As long as only old and familiar forms had to be combated the people did not feel, as they do now, the inadequacy, the utter unfitness of their electoral machinery for the work of selecting and controlling their public administrators. This machinery, with some slight changes, is the same that was used in Athens and that was borrowed by the Greeks from the Egyptians. It is the crudest and clumsiest device possible for registering the public will. It works fairly well in small communities where the people are not busy, where everybody knows everybody else, where public administrators can be held to strict personal account by their neighbors, their masters.
Until the two last centuries the world had little use for electoral machinery.

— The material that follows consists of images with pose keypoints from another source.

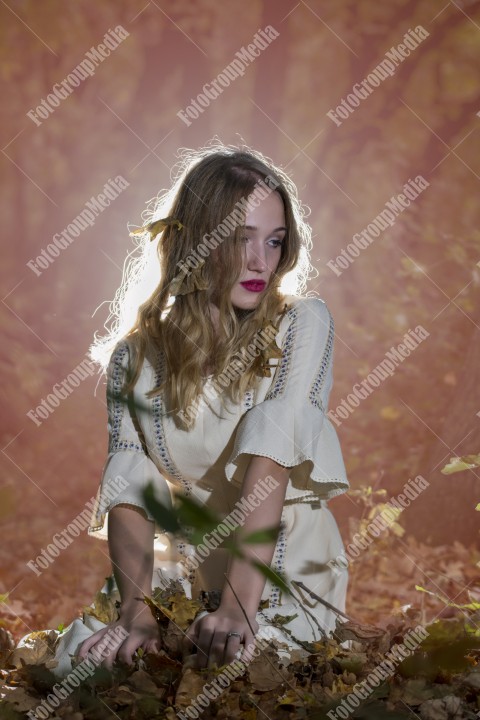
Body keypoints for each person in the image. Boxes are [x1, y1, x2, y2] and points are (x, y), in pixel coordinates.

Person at [19, 142, 350, 676]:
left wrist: (239, 609)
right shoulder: (134, 355)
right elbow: (132, 484)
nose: (260, 261)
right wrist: (138, 612)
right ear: (197, 240)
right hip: (180, 567)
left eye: (274, 241)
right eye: (241, 239)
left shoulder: (302, 322)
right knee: (92, 663)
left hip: (279, 563)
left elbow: (270, 463)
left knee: (239, 671)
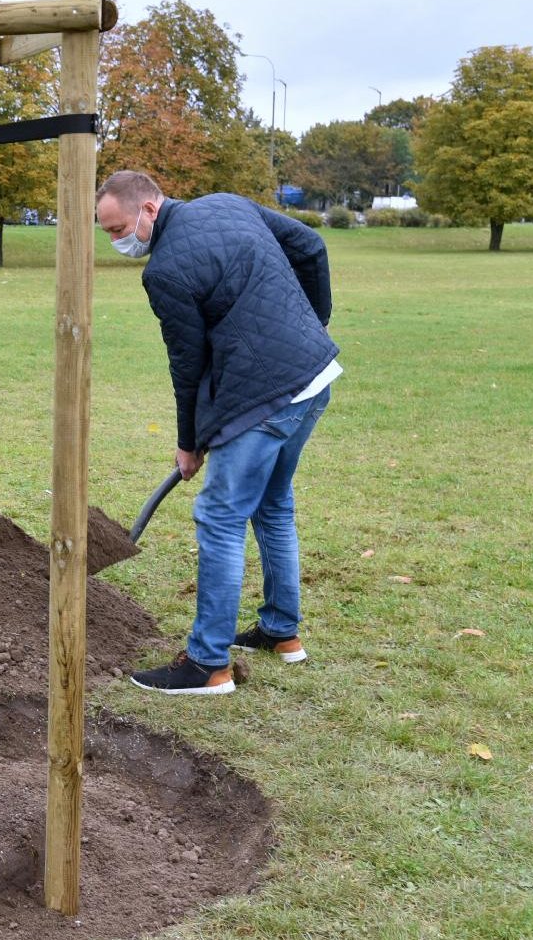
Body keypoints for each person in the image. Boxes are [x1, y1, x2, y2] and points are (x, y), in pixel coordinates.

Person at [95, 171, 341, 696]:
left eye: (118, 228)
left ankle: (207, 663)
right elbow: (311, 247)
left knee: (220, 516)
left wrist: (189, 442)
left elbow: (188, 363)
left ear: (150, 209)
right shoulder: (229, 202)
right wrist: (313, 324)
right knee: (272, 503)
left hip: (266, 395)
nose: (116, 241)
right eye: (106, 232)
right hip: (314, 377)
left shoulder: (163, 272)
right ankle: (280, 632)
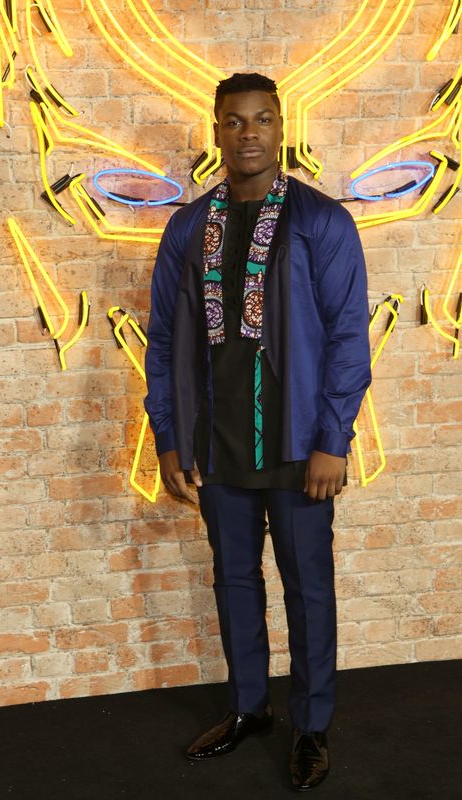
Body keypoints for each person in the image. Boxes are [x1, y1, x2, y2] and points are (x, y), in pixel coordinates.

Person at [144, 72, 371, 792]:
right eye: (233, 121)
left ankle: (310, 724)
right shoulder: (186, 226)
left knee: (308, 588)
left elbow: (346, 336)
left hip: (300, 443)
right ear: (215, 132)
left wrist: (333, 439)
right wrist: (171, 437)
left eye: (262, 119)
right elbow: (160, 340)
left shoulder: (320, 220)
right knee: (233, 579)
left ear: (281, 128)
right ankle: (249, 708)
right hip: (218, 443)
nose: (248, 133)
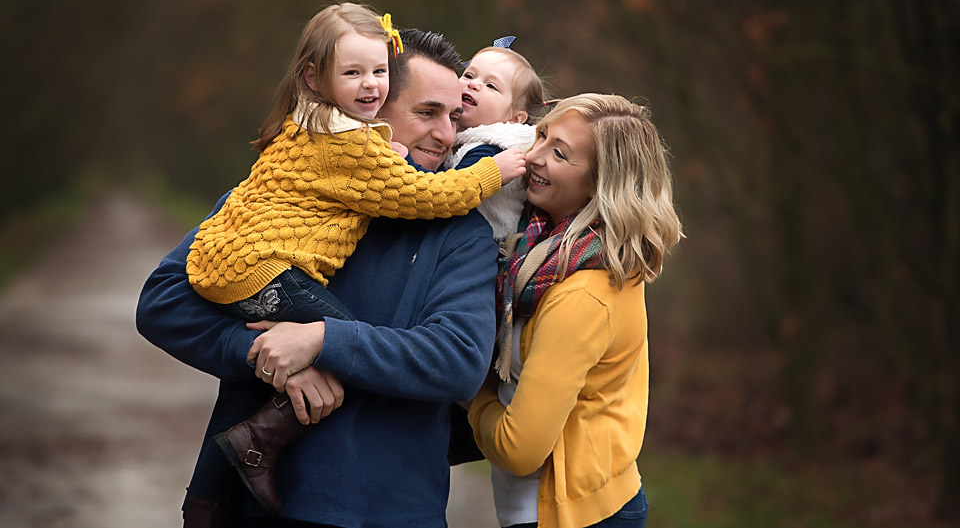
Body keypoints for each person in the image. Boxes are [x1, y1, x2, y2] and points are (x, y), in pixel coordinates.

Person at [137, 28, 503, 528]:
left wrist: (321, 340)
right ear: (368, 109)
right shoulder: (278, 200)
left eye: (454, 116)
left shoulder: (461, 234)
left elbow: (457, 359)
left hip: (392, 512)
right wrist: (261, 354)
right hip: (263, 508)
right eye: (427, 113)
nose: (446, 133)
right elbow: (162, 302)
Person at [467, 94, 683, 528]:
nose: (532, 156)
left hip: (574, 515)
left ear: (601, 184)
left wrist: (465, 391)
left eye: (560, 153)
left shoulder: (583, 290)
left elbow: (519, 449)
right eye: (541, 135)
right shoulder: (543, 251)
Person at [445, 41, 548, 241]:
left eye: (491, 86)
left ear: (514, 118)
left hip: (481, 242)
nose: (473, 84)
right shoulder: (463, 135)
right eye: (469, 75)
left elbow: (453, 190)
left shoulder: (493, 147)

And until the last fifty years, at most, there were no conditions that forcibly demanded the invention of a new electoral machine—one that would permit a people to register their will quickly, without circumlocutions, and at the same time without the haste that makes right action an accident.
In addition to this fundamental disadvantage our people are also contending against an almost equally unfortunate limitation. The industrial revolution presses into private service not merely all of the best minds of the nation, but also most of the minds in which large measures of both capacity and character are combined. Even the mediocres who would best fill public office—which in a Democracy should be obedient and never initiatory—have been impressed by high pecuniary rewards into private service. But demand creates supply. Give us a little time and our supply will once more equal the demands upon it. We are manufacturing competent, intelligent men and women workers by the tens and the hundreds of thousands now-a-days—faster than private enterprise can absorb them, in such vast numbers that not the richest plutocracy could seduce and silence all or even a large proportion of them. Give us a little time, another thirty years or so—at most.